Recovery (which includes return and renewal of health) is a re-gaining--regaining of a clear view. I do not say "seeing things as they are" and involve myself with the philosophers, though I might venture to say, "seeing things as we are (or were) meant to see them"--as things apart from ourselves. We need, in any case, to clean our windows; so that the things seen clearly may be freed from the drab blur of triteness or familiarity--from possessiveness. Of all faces, those of our familiares are the ones both most difficult to play fantastic tricks with, and most difficult really to see with fresh attention, perceiving their likeness and unlikeness: that they are faces, and yet unique faces. This triteness is really the penalty of "appropriation": the things that are trite, or (in a bad sense) familiar, are the things that we have appropriated, legally or mentally. We say we know them. They have become like the things which once attracted us by their glitter, or their colour, or their shape, and we laid hands upon them, and then locked them in our hoard, acquired them, and acquiring ceased to look at them.
...we all like astonishing tales because they touch the nerve of the ancient instinct of astonishment. This is proved by the fact that when we are very young children, we do not need fairy tales: we only need tales. Mere life is interesting enough. A child of seven is excited by being told that Tommy opened a door and saw a dragon. But a child of three is excited by being told that Tommy opened a door. Boys like romantic tales; but babies like realistic tales--because they find them romantic. ... This proves that even nursery tales only echo an almost pre-natal leap of interest and amazement. These tales say that apples were golden only to refresh the forgotten moment when we found that they were green. They make rivers run with wine only to make us remember, for one wild moment, that they run with water.
Fantasy is made out of the Primary World, but a good craftsman loves his material, and has a knowledge and feeling for clay, stone and wood which only the art of making can give. By the forging of Gram cold iron was revealed; by the making of Pegasus horses were enobled; in the Trees of the Sun and Moon root and stock, flower and fruit are manifested in glory.

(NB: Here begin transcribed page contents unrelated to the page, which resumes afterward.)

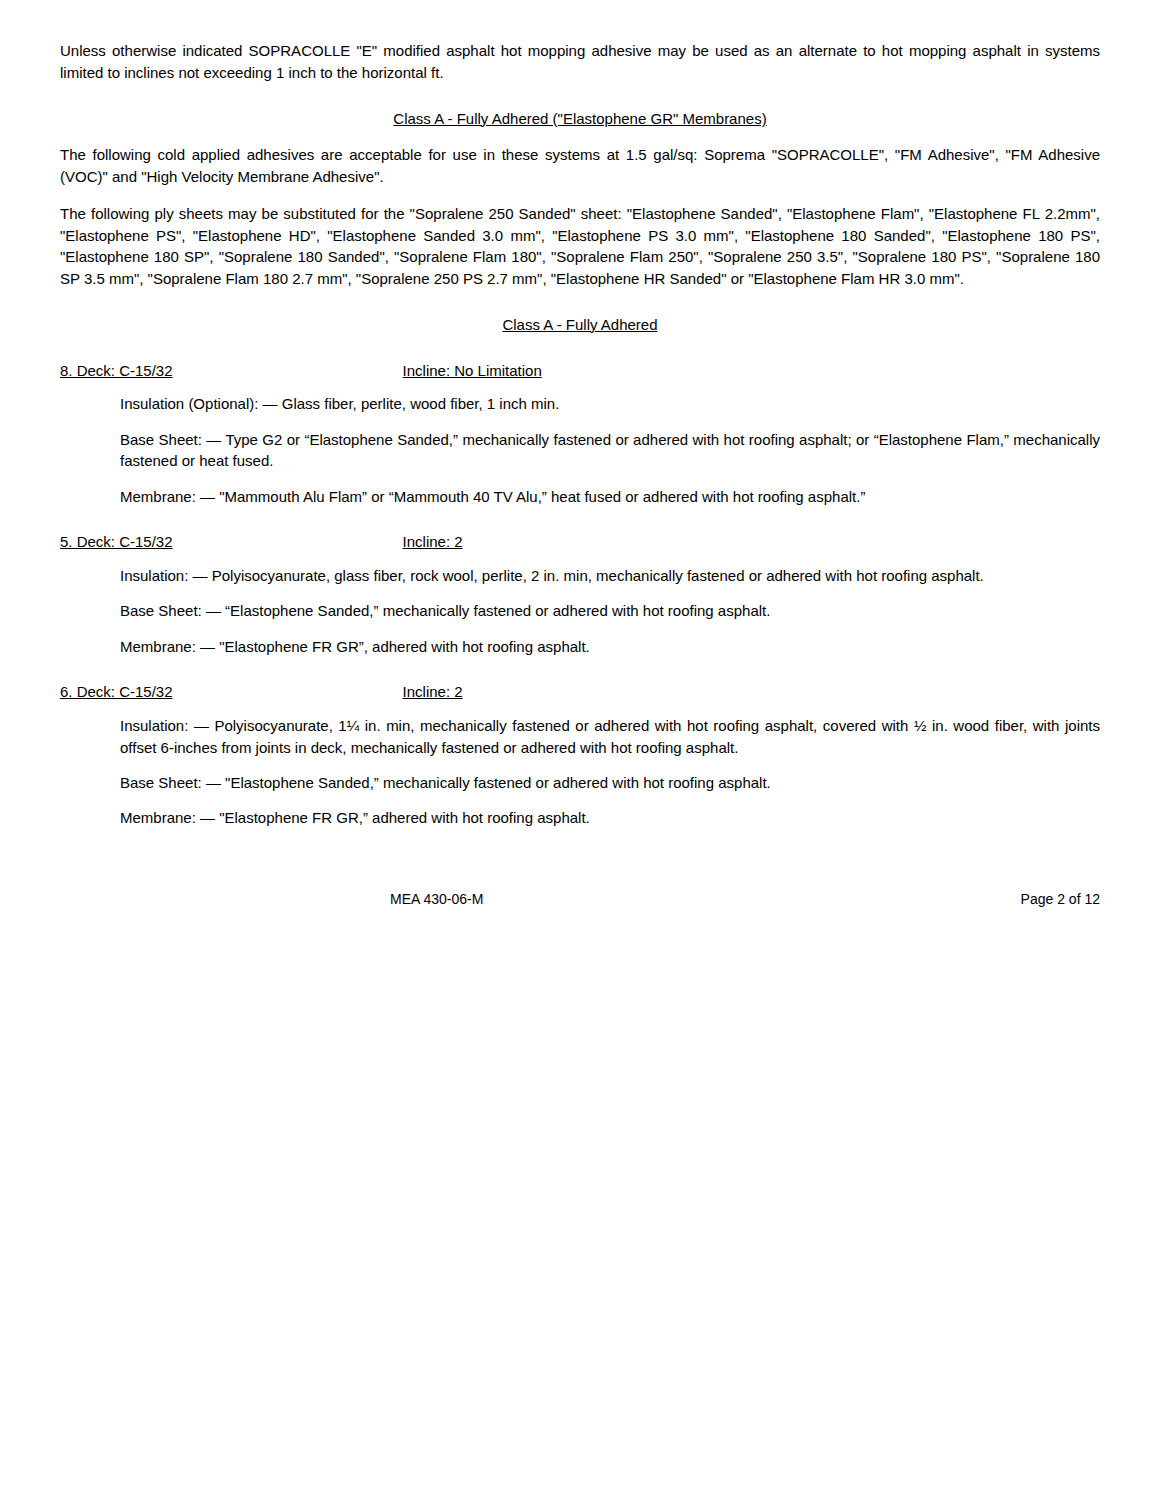Unless otherwise indicated SOPRACOLLE "E" modified asphalt hot mopping adhesive may be used as an alternate to hot mopping asphalt in systems limited to inclines not exceeding 1 inch to the horizontal ft.
Class A - Fully Adhered ("Elastophene GR" Membranes)
The following cold applied adhesives are acceptable for use in these systems at 1.5 gal/sq: Soprema "SOPRACOLLE", "FM Adhesive", "FM Adhesive (VOC)" and "High Velocity Membrane Adhesive".
The following ply sheets may be substituted for the "Sopralene 250 Sanded" sheet: "Elastophene Sanded", "Elastophene Flam", "Elastophene FL 2.2mm", "Elastophene PS", "Elastophene HD", "Elastophene Sanded 3.0 mm", "Elastophene PS 3.0 mm", "Elastophene 180 Sanded", "Elastophene 180 PS", "Elastophene 180 SP", "Sopralene 180 Sanded", "Sopralene Flam 180", "Sopralene Flam 250", "Sopralene 250 3.5", "Sopralene 180 PS", "Sopralene 180 SP 3.5 mm", "Sopralene Flam 180 2.7 mm", "Sopralene 250 PS 2.7 mm", "Elastophene HR Sanded" or "Elastophene Flam HR 3.0 mm".
Class A - Fully Adhered
8. Deck: C-15/32 Incline: No Limitation
Insulation (Optional): — Glass fiber, perlite, wood fiber, 1 inch min.
Base Sheet: — Type G2 or “Elastophene Sanded,” mechanically fastened or adhered with hot roofing asphalt; or “Elastophene Flam,” mechanically fastened or heat fused.
Membrane: — "Mammouth Alu Flam” or “Mammouth 40 TV Alu,” heat fused or adhered with hot roofing asphalt.”
5. Deck: C-15/32 Incline: 2
Insulation: — Polyisocyanurate, glass fiber, rock wool, perlite, 2 in. min, mechanically fastened or adhered with hot roofing asphalt.
Base Sheet: — “Elastophene Sanded,” mechanically fastened or adhered with hot roofing asphalt.
Membrane: — "Elastophene FR GR”, adhered with hot roofing asphalt.
6. Deck: C-15/32 Incline: 2
Insulation: — Polyisocyanurate, 1¼ in. min, mechanically fastened or adhered with hot roofing asphalt, covered with ½ in. wood fiber, with joints offset 6-inches from joints in deck, mechanically fastened or adhered with hot roofing asphalt.
Base Sheet: — "Elastophene Sanded,” mechanically fastened or adhered with hot roofing asphalt.
Membrane: — "Elastophene FR GR,” adhered with hot roofing asphalt.
MEA 430-06-M Page 2 of 12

And actually, fairy-stories deal largely, or (the better ones) mainly, with simple or fundamental things, untouched by Fantasy, but these simplicities are made all the more luminous by their setting. For the storymaker who allows himself to be "free with" Nature can be her lover not her slave. It was in fairy-stories that I first divined the potency of the words, and the wonder of the things, such as stone, and wood, and iron; tree and grass; house and fire; bread and wine.